Chip manufacturing technology

BCDMOS is a complex circuit composed of bipolar, CMOS and DMOS devices.

BCDMOS technology allows to drive discrete high voltage components (several hundred of operating voltage) at high frequency while keeping high integration with technology nodes down to 40 nm or 22 nm. Many applications still use process node of 0.35μm in 2023.
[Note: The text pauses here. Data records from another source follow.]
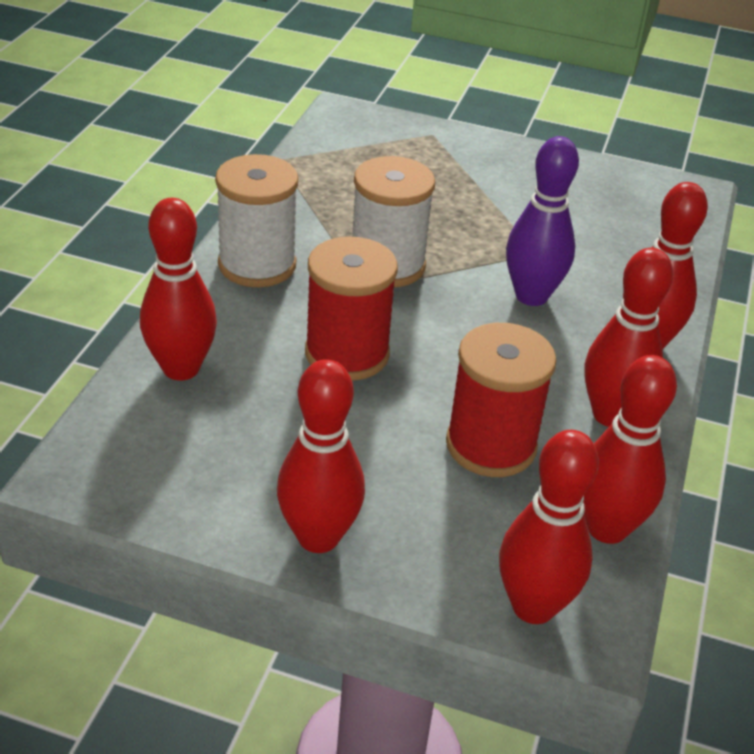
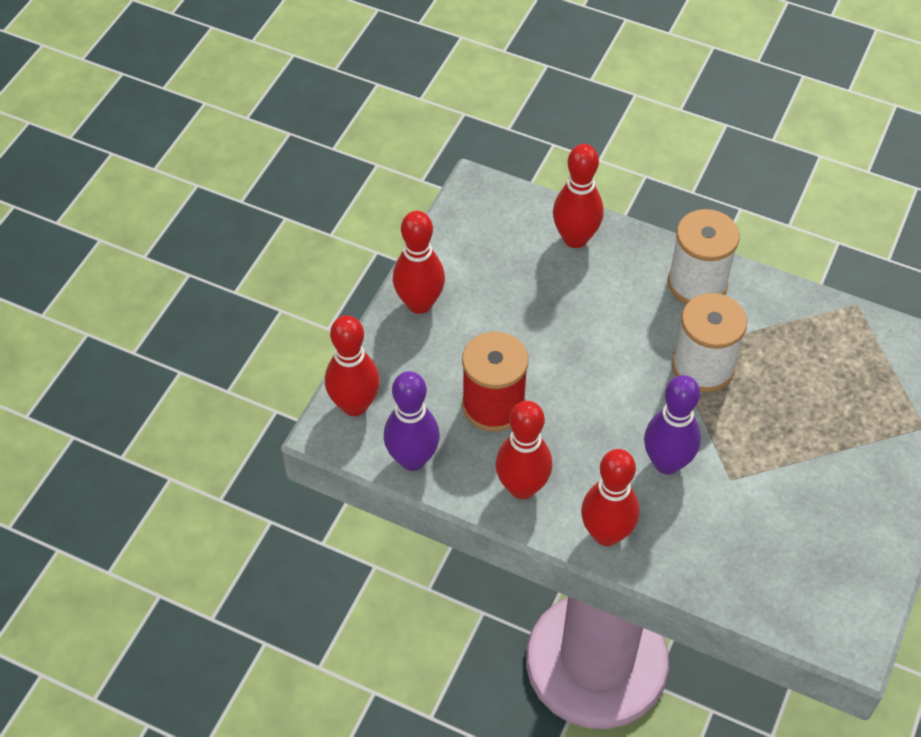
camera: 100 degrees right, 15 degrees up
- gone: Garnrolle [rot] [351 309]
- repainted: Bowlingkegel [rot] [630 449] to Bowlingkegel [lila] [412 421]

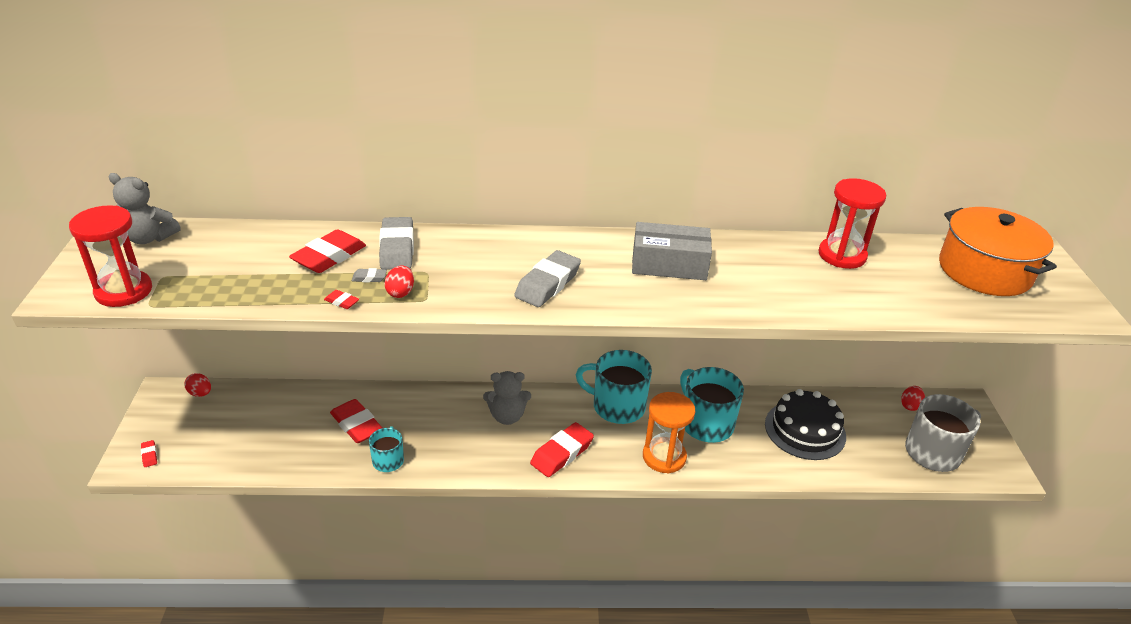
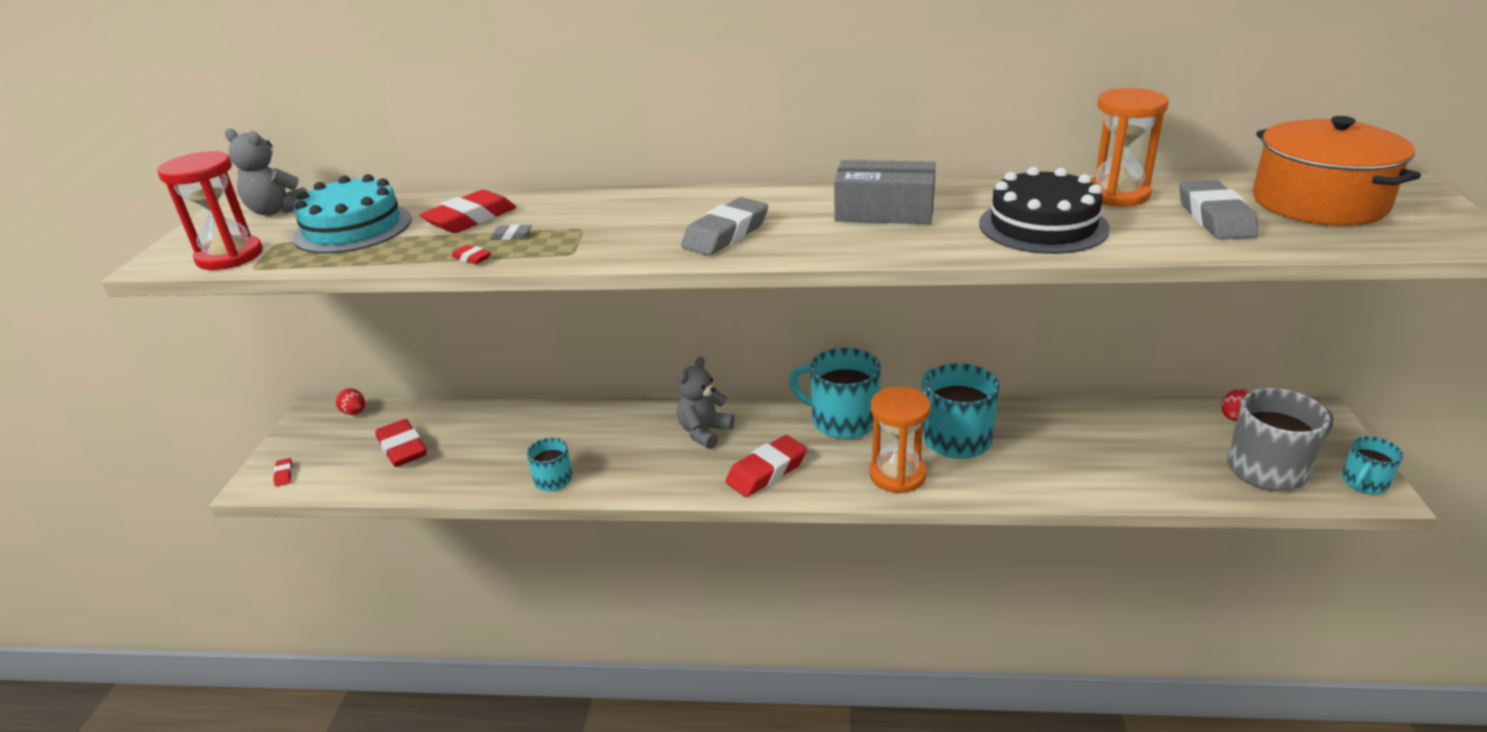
camera: 10 degrees right, 5 degrees down
- repainted: Sanduhr [rot] [852 223] to Sanduhr [orange] [1130 147]
- shifted: Radiergummi [grau] [396 243] to [1219 210]
- gone: Ei [rot] [399 281]
- rotated: Teddybär [grau] [507 398] = [705 403] 120 degrees clockwise
- shifted: Kuchen [schwarz] [805 424] to [1044 210]
- shifted: Radiergummi [rot] [356 421] to [401 443]
- new: Kuchen [türkis] [352 214]
- new: Tasse [türkis] [1372 465]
Application of this type of circuits are found in automotive, audio amplifier, RF, industry, silicon photomultiplier (SiPM).

==History==
SGS (now STmicroelectronics) invented the BCD (bipolar-CMOS-DMOS) technology - revolutionary at the time - in 1985 and has continually developed it ever since. BCD is a family of silicon processes, each of which combines the strengths of three different process technologies onto a single chip.

==Features==
According to Maxim website, it is an innovative process characteristics that provides the following features:
1. high break-down voltage but small transistors,
2. quite low on-resistance, which is important for the integration of multiple power FETs of low resistivity,
3. double-metal-layer to support hi-current
4. combining thin film and poly-poly caps (in silicon). High-accuracy references can be integrated.
According to Dongbu HiTek's news, it claims to launch the first 0.18-micrometre BCDMOS process in industry. The new process integrates logic, analog and hi-voltage functions to reduce size.